Task details — In the issue text below, what was the shape of the output prediction when using tl2cgen version 1.0.0 with treelite 4.4.1?

Skip to content

Prediction shape differs between tl2cgen and treelite_runtime #48

@rachaelesler

Description

@rachaelesler

The output value of tl2cgen's Predictor.predict() function is different from that of treelite_runtime even when using equivalent code and models.

In an example case:

  • Using tl2cgen version 1.0.0, treelite 4.4.1, the shape of the output prediction was (500, 1, 1)
  • Using treelite_runtime version 3.4.0, treelite 3.4.0, the shape of the output prediction was (500,)

I would expect the shape of the output predictions to be the same in both versions, or for it to be mentioned in the documentation if this has changed from treelite_runtime.

In testing, I found the actual values (and hence the RMSE) to be the same - just the shape of the prediction was different.

I have thoroughly searched forums and the issues for treelite and tl2cgen and I could not find anything mentioning this possible bug, so I am raising an issue here.

I discovered this when performing a package migration for a project.

Steps to Reproduce

The following sections contain the conda environments, scripts, and outputs I used to test this issue.

The regression folder referenced in the below scripts is an example from the LightGBM repository.

Prediction using treelite_runtime

Conda environment:

channels:
  - conda-forge
dependencies:
  - lightgbm
  - numpy=2.2
  - pandas
  - python
  - treelite=3.4.0
  - ipykernel
  - scikit-learn

Python script:

from pathlib import Path

import pandas as pd

import lightgbm as lgb

from sklearn.metrics import mean_squared_error
import treelite_runtime
import treelite
import pathlib
import numpy as np

# load or create your dataset
regression_example_dir = Path("../regression")
df_train = pd.read_csv(
    str(regression_example_dir / "regression.train"), header=None, sep="\t"
)
df_test = pd.read_csv(
    str(regression_example_dir / "regression.test"), header=None, sep="\t"
)

y_train = df_train[0]
y_test = df_test[0]
X_train = df_train.drop(0, axis=1)

Given information —
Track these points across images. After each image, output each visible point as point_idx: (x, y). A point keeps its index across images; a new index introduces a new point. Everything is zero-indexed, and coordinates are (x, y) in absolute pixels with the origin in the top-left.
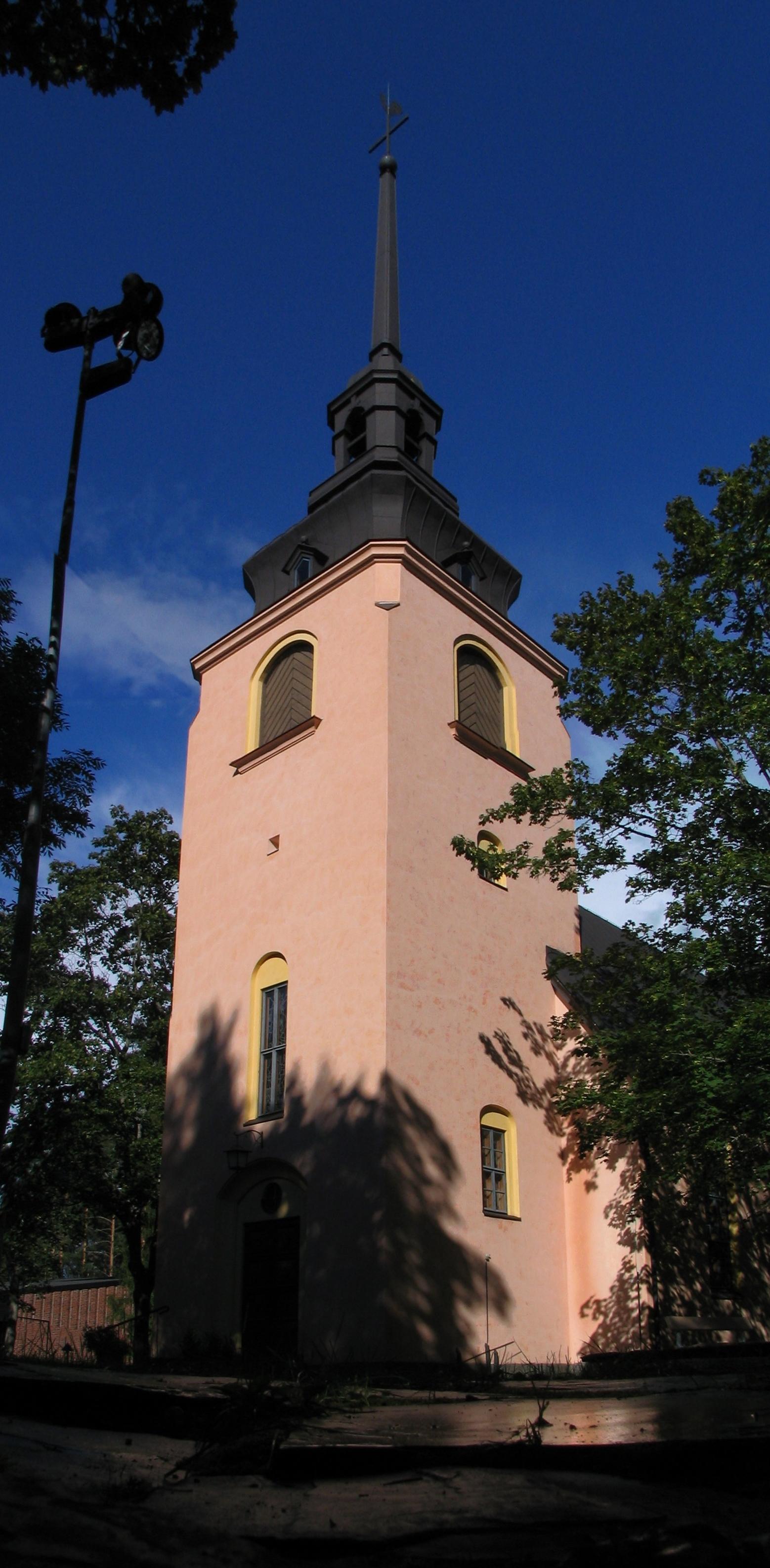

Result for this exercise — (500, 1, 1)